Тут же под кормовым мостиком полулежал наш младший доктор Бронцвейг, у него были перебиты обе ноги в щиколотках. Обещав сделать распоряжение и приставить к нему людей для помощи, пошел дальше и вдогонку услышал: „Не надо, все равно я пропавший уже человек“. Тут же навстречу попался наш старший механик капитан 2 ранга Иванов, доложивший, что четыре главных кингстона затопления уже открыты. Я приказал травить пар из котла и застопорить обе машины. Больше я его не видел, он потонул при крушении. В это время явился ко мне мичман барон Шиллинг и доложил, что взрыва минных погребов произвести не удалось, так как нет подрывных патронов. Действительно, часть из них хранилась в особом помещении рулевого отделения, уже затопленного, а другая часть взорвалась в боевой рубке. Я ответил, что теперь это безразлично, так как кингстоны открыты, крейсер наполняется водой и мы не попадем в руки неприятеля. Дал ему поручение проследить за порядком спуска на воду раненых и за возможно быстрейшим исполнением этой задачи.
Крейсер уже заметно стал садиться в воду с дифферентом на корму и креном на левый борт. Я должен был, как последний командир корабля, еще раз обойти палубу крейсера, чтобы запечатлеть живее в памяти всю обстановку, а также посмотреть, много ли еще живых душ томится в его недрах и нуждаются в помощи. Зайдя в боевую рубку, окинул тело командира капитана 1 ранга Трусова прощальным взглядом. Каким-то могильным холодом повеяло на меня. Тут же вспомнил, что на последнем из живых офицеров лежит обязанность выбросить за борт мешок со всеми секретными сигнальными книгами, шифрами и документами, а также и с колосниками для тяжести. С трудом вытащил мешок на крыло мостика и выбросил его за борт. Конечно, в нашей обстановке, при гибели судна на глубине около 300 сажень, такая мера и не требовалась, но я уже не рассуждал и от физического переутомления, от ран, контузий и всего морального потрясения, пережитого во время боя, действовал автоматически, не считаясь со здравым смыслом.

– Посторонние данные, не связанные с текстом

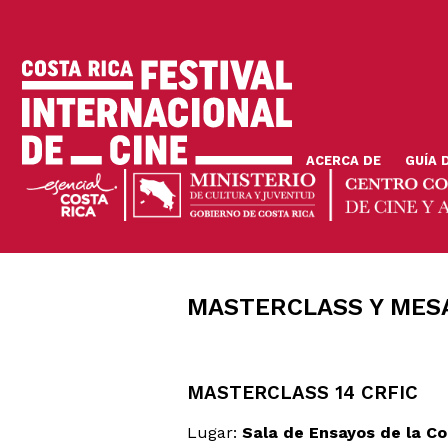
Skip
to
main
content
ACERCA DE
GUÍA 
MASTERCLASS Y MESA
MASTERCLASS 14 CRFIC
Lugar:
Sala de Ensayos de la C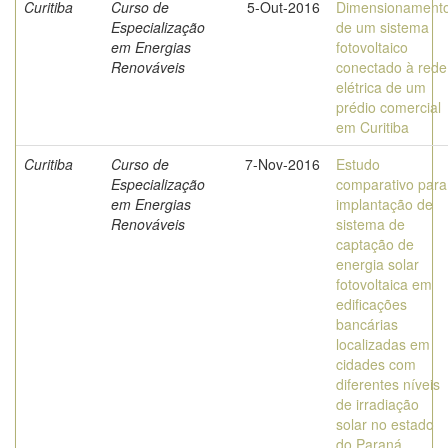
Curitiba
Curso de
5-Out-2016
Dimensionament
Especialização
de um sistema
em Energias
fotovoltaico
Renováveis
conectado à rede
elétrica de um
prédio comercial
em Curitiba
Curitiba
Curso de
7-Nov-2016
Estudo
Especialização
comparativo para
em Energias
implantação de
Renováveis
sistema de
captação de
energia solar
fotovoltaica em
edificações
bancárias
localizadas em
cidades com
diferentes níveis
de irradiação
solar no estado
do Paraná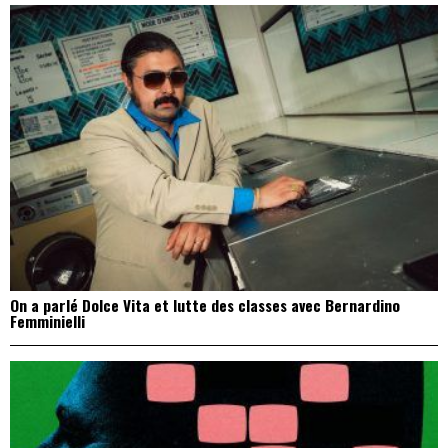
On a parlé Dolce Vita et lutte des classes avec Bernardino
Femminielli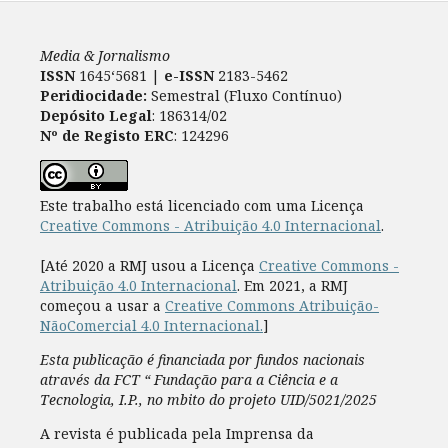
Media & Jornalismo
ISSN
1645‘5681 |
e-ISSN
2183-5462
Peridiocidade:
Semestral (Fluxo Contínuo)
Depósito Legal
: 186314/02
Nº de Registo ERC
: 124296
Este trabalho está licenciado com uma Licença
Creative Commons - Atribuição 4.0 Internacional
.
[Até 2020 a RMJ usou a Licença
Creative Commons -
Atribuição 4.0 Internacional
. Em 2021, a RMJ
começou a usar a
Creative Commons Atribuição-
NãoComercial 4.0 Internacional.
]
Esta publicação é financiada por fundos nacionais
através da FCT “ Fundação para a Ciência e a
Tecnologia, I.P., no mbito do projeto UID/5021/2025
A revista é publicada pela Imprensa da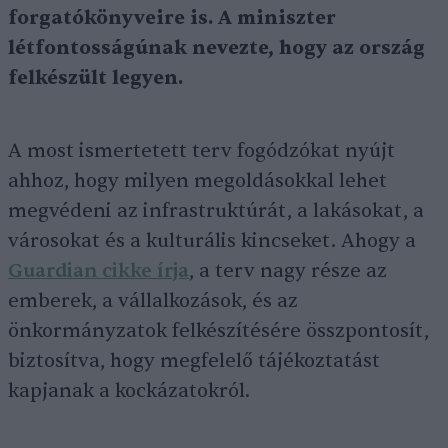
forgatókönyveire is. A miniszter
létfontosságúnak nevezte, hogy az ország
felkészült legyen.
A most ismertetett terv fogódzókat nyújt
ahhoz, hogy milyen megoldásokkal lehet
megvédeni az infrastruktúrát, a lakásokat, a
városokat és a kulturális kincseket. Ahogy a
Guardian cikke írja
, a terv nagy része az
emberek, a vállalkozások, és az
önkormányzatok felkészítésére összpontosít,
biztosítva, hogy megfelelő tájékoztatást
kapjanak a kockázatokról.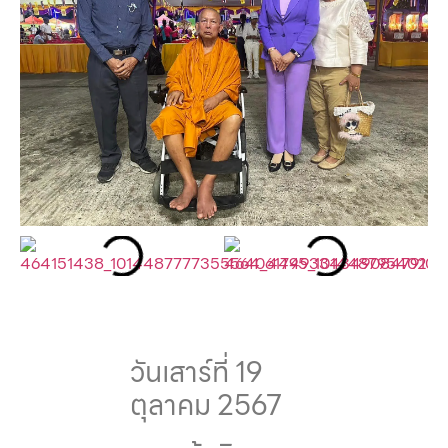
วันเสาร์ที่ 19
ตุลาคม 2567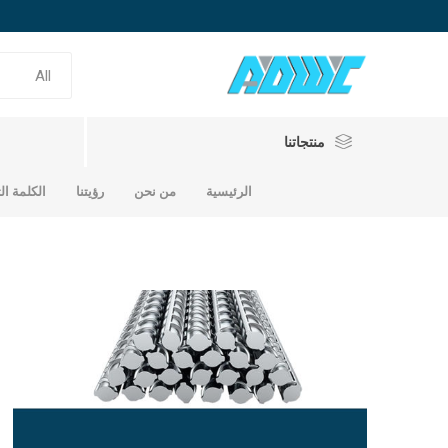
منتجاتنا
الرئيسية
من نحن
رؤيتنا
الكلمة ال
حديد تسلي
حديد سابك
حديد الامارات
حديد ساب
حديد امار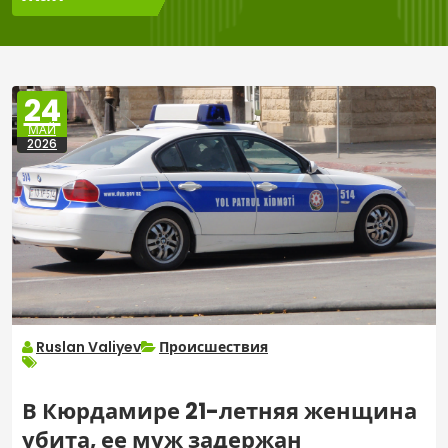
24
МАЙ
2026
Ruslan Valiyev
Происшествия
В Кюрдамире 21-летняя женщина
убита, ее муж задержан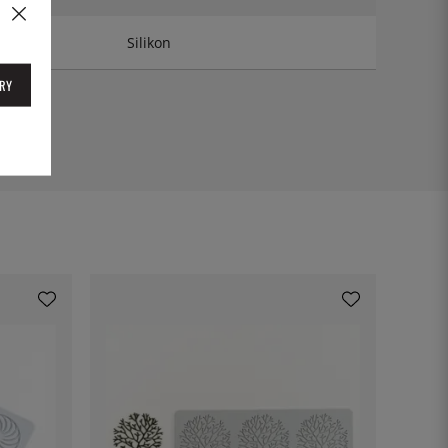
Silikon
RY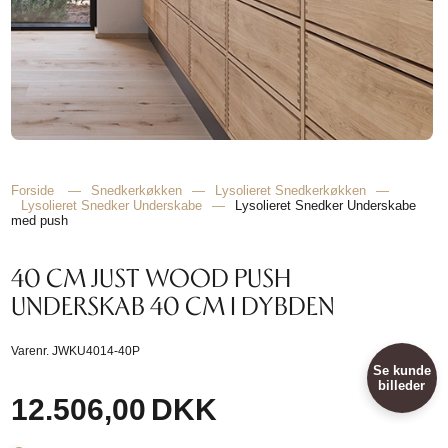
Forside
—
Snedkerkøkken
—
Lysolieret Snedkerkøkken
—
Lysolieret Snedker Underskabe
—
Lysolieret Snedker Underskabe
med push
40 CM JUST WOOD PUSH
UNDERSKAB 40 CM I DYBDEN
Varenr.
JWKU4014-40P
Se kunde
billeder
12.506,00
DKK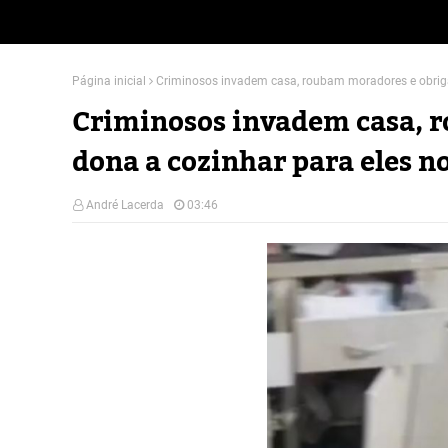
Página inicial
Criminosos invadem casa, roubam moradores e obriga
Criminosos invadem casa, 
dona a cozinhar para eles no
André Lacerda
03:46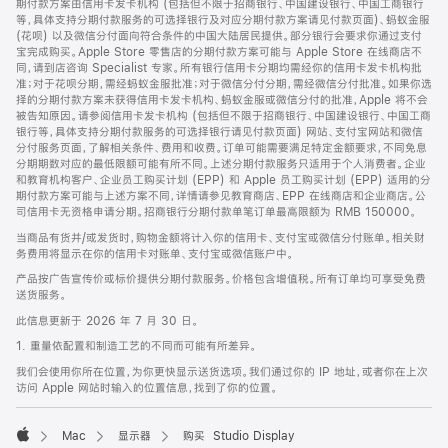
期付款方案由信用卡发卡机构 (包括但不限于招商银行、中国建设银行、中国工商银行
等，具体支持分期付款服务的可选择银行及对应分期付款方案请见付款页面)、蚂蚁金服
(花呗) 以及微信分付面向符合条件的中国大陆居民提供。部分银行会要求你通过支付
宝完成购买。Apple Store 零售店的分期付款方案可能与 Apple Store 在线商店不
同，请到店咨询 Specialist 专家。所有银行信用卡分期均需经你的信用卡发卡机构批
准；对于花呗分期，需经蚂蚁金服批准；对于微信分付分期，需经微信分付批准。如果你选
择的分期付款方案未获得信用卡发卡机构、蚂蚁金服或微信分付的批准，Apple 将不会
被告知原因。请参阅信用卡发卡机构 (包括但不限于招商银行、中国建设银行、中国工商
银行等，具体支持分期付款服务的可选择银行请见付款页面) 网站、支付宝网站和微信
分付服务页面，了解相关条件、费用和收费。订单可能需要满足特定金额要求，不同免息
分期期数对应的最低限额可能有所不同。上述分期付款服务只适用于个人消费者。企业
和教育机构客户、企业员工购买计划 (EPP) 和 Apple 员工购买计划 (EPP) 适用的分
期付款方案可能与上述方案不同，详情请参见教育商店、EPP 在线商店和企业商店。公
司信用卡无资格申请分期。招商银行分期付款单笔订单最高限额为 RMB 150000。
当商品有货并/或发货时，购物金额将计入你的信用卡、支付宝或微信分付账单。相关财
务费用将显示在你的信用卡对账单、支付宝或微信账户中。
产品按广告宣传价或标价提供分期付款服务。价格包含增值税。所有订单均可享受免费
送货服务。
此信息更新于 2026 年 7 月 30 日。
1. 重量依配置和制造工艺的不同而可能有所差异。
我们会使用你所在位置，为你更快显示送货选项。我们通过你的 IP 地址，或者你在上次
访问 Apple 网站时输入的位置信息，找到了你的位置。
Mac
显示器
购买 Studio Display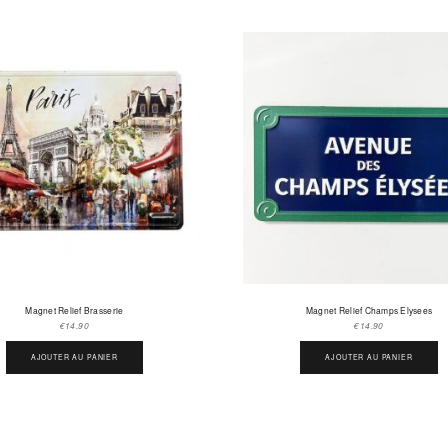
Magnet Relief Brasserie
Magnet Relief Champs Elysees
€
14.90
€
14.90
AJOUTER AU PANIER
AJOUTER AU PANIER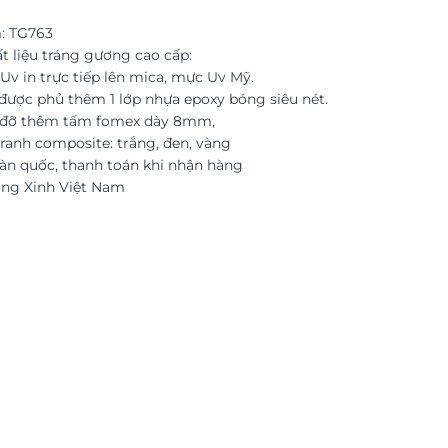
: TG763
t liệu tráng gương cao cấp:
Uv in trực tiếp lên mica, mực Uv Mỹ.
được phủ thêm 1 lớp nhựa epoxy bóng siêu nét.
c đỡ thêm tấm fomex dày 8mm,
ranh composite: trắng, đen, vàng
àn quốc, thanh toán khi nhận hàng
ờng Xinh Việt Nam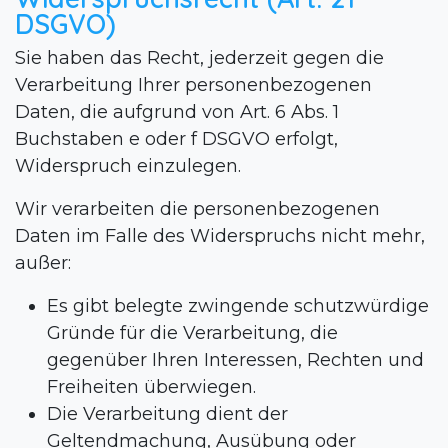
DSGVO)
Sie haben das Recht, jederzeit gegen die
Verarbeitung Ihrer personenbezogenen
Daten, die aufgrund von Art. 6 Abs. 1
Buchstaben e oder f DSGVO erfolgt,
Widerspruch einzulegen.
Wir verarbeiten die personenbezogenen
Daten im Falle des Widerspruchs nicht mehr,
außer:
Es gibt belegte zwingende schutzwürdige
Gründe für die Verarbeitung, die
gegenüber Ihren Interessen, Rechten und
Freiheiten überwiegen.
Die Verarbeitung dient der
Geltendmachung, Ausübung oder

На мостике я наткнулся на труп матроса, лежавшего на палубе, уткнувшись лицом в лужу сгустившейся крови; и вдруг этот труп, приподнимая голову, обратился ко мне с вопросом: „А скоро ли конец, ваше благородие, и потопляться-то будем?“ Я привожу этот случай, так как вид его запечатлелся у меня на всю жизнь и много лет преследовал в сновидениях и ночных галлюцинациях. Кожи и мяса на его лице почти не было, на меня смотрел единственный уцелевший глаз, казавшийся необычайных размеров, вставленный в голый череп смерти. Другая часть лица была совершенно разворочена. Это было кошмарное, нечеловеческое лицо. Невольно отпрянув в сторону, я поспешил успокоить его, сказав, что сейчас пришлю за ним, и быстро спустился по поломанному трапу на верхнюю палубу, оттуда через носовой люк в батарею 6-дюймовых орудий, с намерением спуститься в следующую жилую палубу. Но в этот момент почувствовал легкие содрогания корпуса и ясно ощутил, что крейсер быстро начинает валиться на левый борт, а дифферент сильно увеличивается на корму. Пробежав по батарейной палубе к корме, я через грот-люк выскочил на палубу, где с юта навстречу мне катилась лавина бурлящей воды, подминающая верхнюю палубу. Стоять на ногах из-за сильного крена на левый борт, быстро увеличивающегося, было почти невозможно. Я подполз к правому борту, где через барбет средней 75-мм пушки перешагнул через планшир, очутившись на наружном борту, поскользнулся и поехал, как на салазках с горки, но, дойдя до медной обшивки подводной части, уже обнаружившейся из воды, зацепился одеждой за какую-то медную заусеницу, и меня точно неведомая сильная рука прижала к корпусу судна. Глаза застелила зеленоватая масса воды, и я почувствовал, что крейсер увлекает меня в свою водяную могилу.